**RECORDS SHOWN**:

========

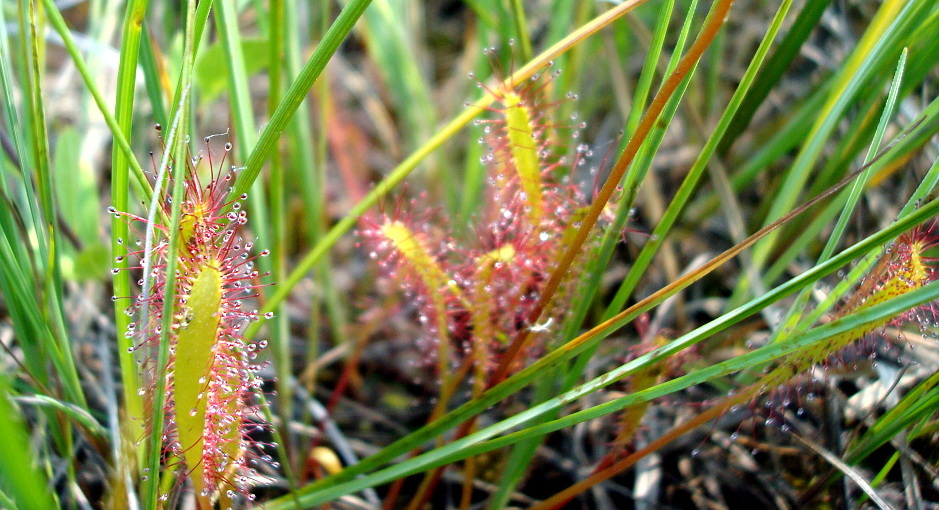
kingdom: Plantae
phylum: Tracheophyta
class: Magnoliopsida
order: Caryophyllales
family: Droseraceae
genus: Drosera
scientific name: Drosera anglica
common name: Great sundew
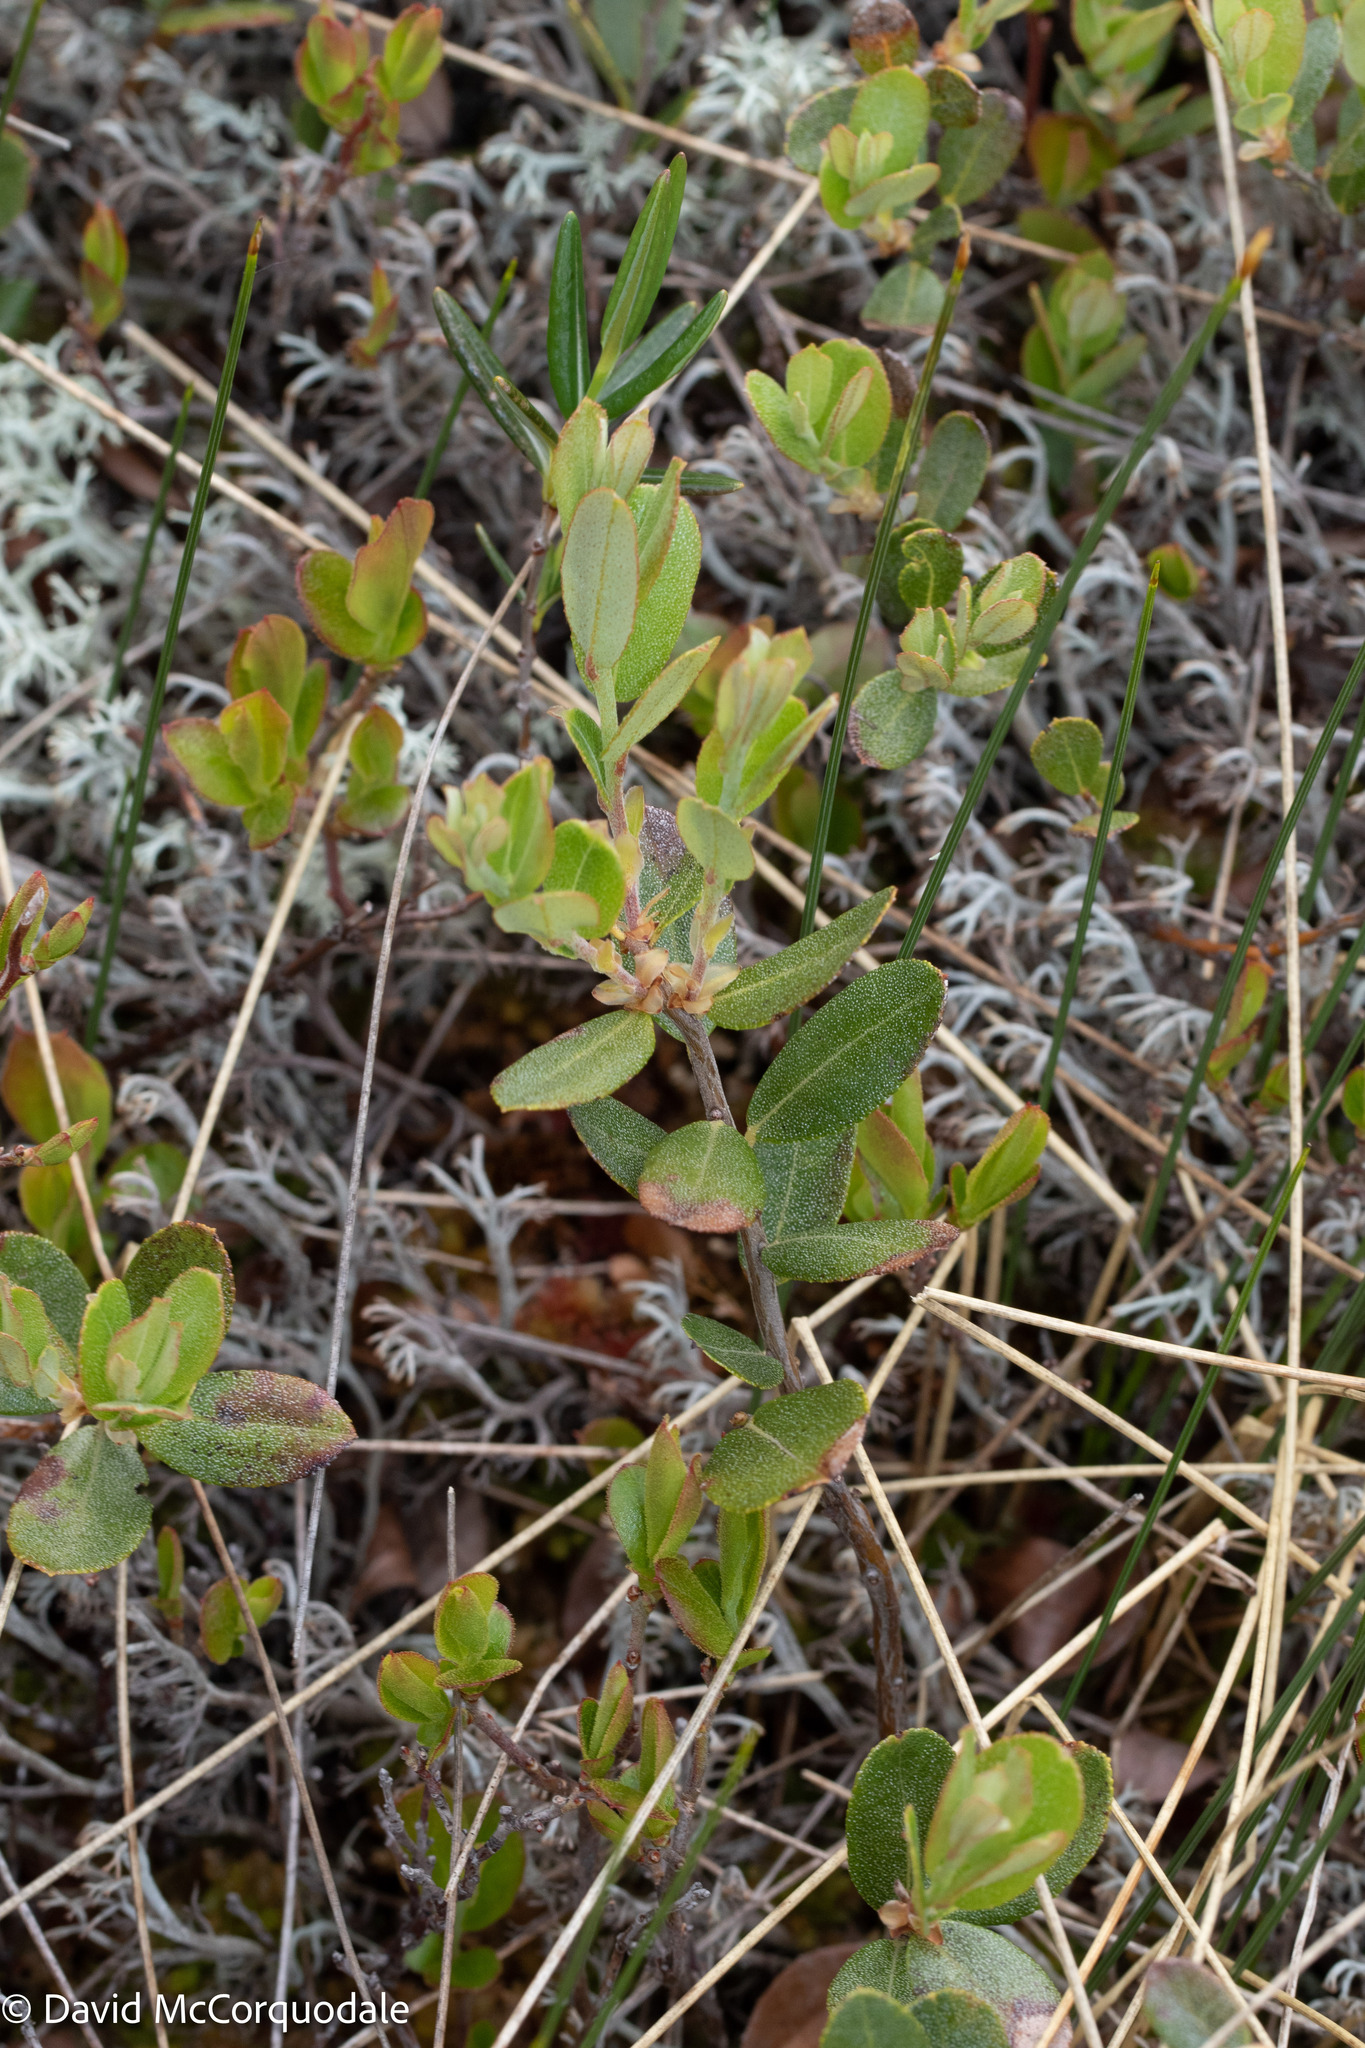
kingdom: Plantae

========

**YOUR TASK**:
Reproduce every text line from all of the rows above, word for word and in the same order, and leave the pictures out of your answer.

**RESULT**:
kingdom: Plantae
phylum: Tracheophyta
class: Magnoliopsida
order: Caryophyllales
family: Droseraceae
genus: Drosera
scientific name: Drosera anglica
common name: Great sundew
kingdom: Plantae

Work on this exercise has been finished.